For instance, when most people thought the Cha-Cha campaign was already put in the backburner, suddenly it came up to the surface that the Department of the Interior and Loca Government was cladestinely pursuing it through a signature campaign to gather at least 2 million names.  When it was denied as fake news, documents were shown to prove it.  But the Nile, as they say, is not only a river in Egypt. What’s public is propaganda ( translation:lie), what is policy is private(translation: secret), Edgar Hoover, first director of the U.S. FBI,  said.

So, there must be more than meets the eye in Duterte’s keeping Sinas to, not simply on,  his side.

And it’s not a comforting thought to those with buck teeth and protruding jaws like the opposition Chel Diokno whose default mind is to tell it like it is when democracy is in peril.  There is nothing wrong with his buck tooth or his long jaw — not even his being a “dilawan”. It’s not fair to say that Duterte is partisan. The way I look at it,  he gives more  weight to  the personal or tribal.
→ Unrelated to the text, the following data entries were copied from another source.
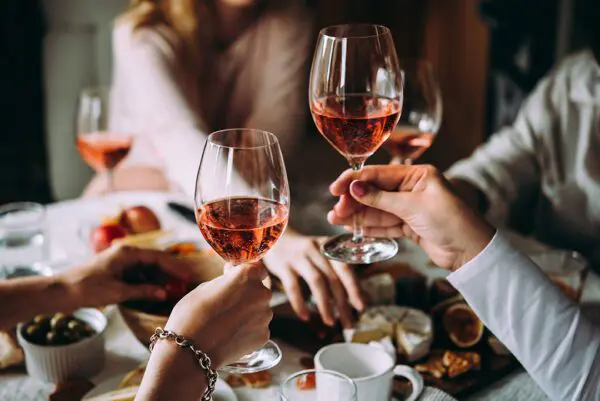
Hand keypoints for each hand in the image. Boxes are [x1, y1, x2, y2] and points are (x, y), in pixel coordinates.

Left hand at [59, 244, 189, 307]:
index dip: (175, 267)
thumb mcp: (117, 292)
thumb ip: (143, 291)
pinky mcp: (116, 270)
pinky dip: (147, 282)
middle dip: (170, 272)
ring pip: (147, 269)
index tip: (188, 276)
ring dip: (159, 279)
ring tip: (174, 289)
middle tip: (185, 282)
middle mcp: (126, 253)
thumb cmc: (86, 289)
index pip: (158, 257)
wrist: (60, 292)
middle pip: (154, 261)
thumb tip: (164, 293)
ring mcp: (120, 261)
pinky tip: (156, 291)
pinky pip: (137, 274)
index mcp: (127, 253)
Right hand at [164, 263, 271, 367]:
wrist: (190, 352)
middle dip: (246, 294)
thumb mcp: (204, 288)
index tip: (233, 277)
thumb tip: (233, 281)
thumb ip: (226, 282)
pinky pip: (258, 327)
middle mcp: (261, 293)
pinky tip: (230, 335)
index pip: (257, 268)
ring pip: (259, 310)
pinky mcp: (264, 335)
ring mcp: (265, 316)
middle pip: (259, 290)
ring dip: (248, 313)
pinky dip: (248, 330)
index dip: (245, 273)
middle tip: (226, 304)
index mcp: (247, 276)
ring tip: (226, 323)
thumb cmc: (192, 315)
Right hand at [263, 231, 363, 327]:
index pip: (345, 268)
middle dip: (342, 303)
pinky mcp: (283, 265)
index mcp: (329, 247)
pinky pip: (293, 287)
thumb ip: (339, 272)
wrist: (276, 237)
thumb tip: (361, 296)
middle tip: (348, 324)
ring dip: (325, 305)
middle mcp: (317, 250)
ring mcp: (299, 256)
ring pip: (317, 282)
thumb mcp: (324, 254)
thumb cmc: (305, 252)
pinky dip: (300, 303)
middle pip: (333, 278)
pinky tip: (305, 317)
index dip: (354, 288)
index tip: (361, 306)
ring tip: (330, 322)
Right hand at [328, 165, 494, 270]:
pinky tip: (352, 226)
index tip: (335, 188)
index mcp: (418, 175)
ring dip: (357, 214)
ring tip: (336, 218)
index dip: (355, 180)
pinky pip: (384, 224)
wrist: (472, 252)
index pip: (379, 174)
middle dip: (353, 200)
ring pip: (377, 210)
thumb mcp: (414, 207)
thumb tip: (355, 187)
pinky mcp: (410, 227)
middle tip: (335, 209)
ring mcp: (410, 208)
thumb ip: (381, 199)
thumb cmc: (451, 221)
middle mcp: (413, 189)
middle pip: (375, 192)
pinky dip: (369, 226)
Just look at the people around him.  He doesn’t mind, like China’s Deng Shiao Ping what the color of the cat is as long as it catches mice. By simple definition, a mouse is someone who disagrees.

One remembers the popular joke about former General  Fabian Ver during Martial Law  in the country. When Marcos allegedly ordered Ver to jump from a building, the latter supposedly asked “which floor, sir”.

RHIP and the  oft-quoted military rule that you obey first before you complain may run along parallel tracks which, at some point like railroad tracks, intersect  toward different directions.

History, of course, is replete with stories of express trains derailed.  In the real world, mortality is about ultimately facing judgment, which is personal and less tribal or partisan, not only in this life but after.

Moral choice, as Farolan suggested, is  the higher, safer path. Unfortunately, it’s the road less taken most of the time when,as the American poet Robert Frost intimated, it would have made the difference.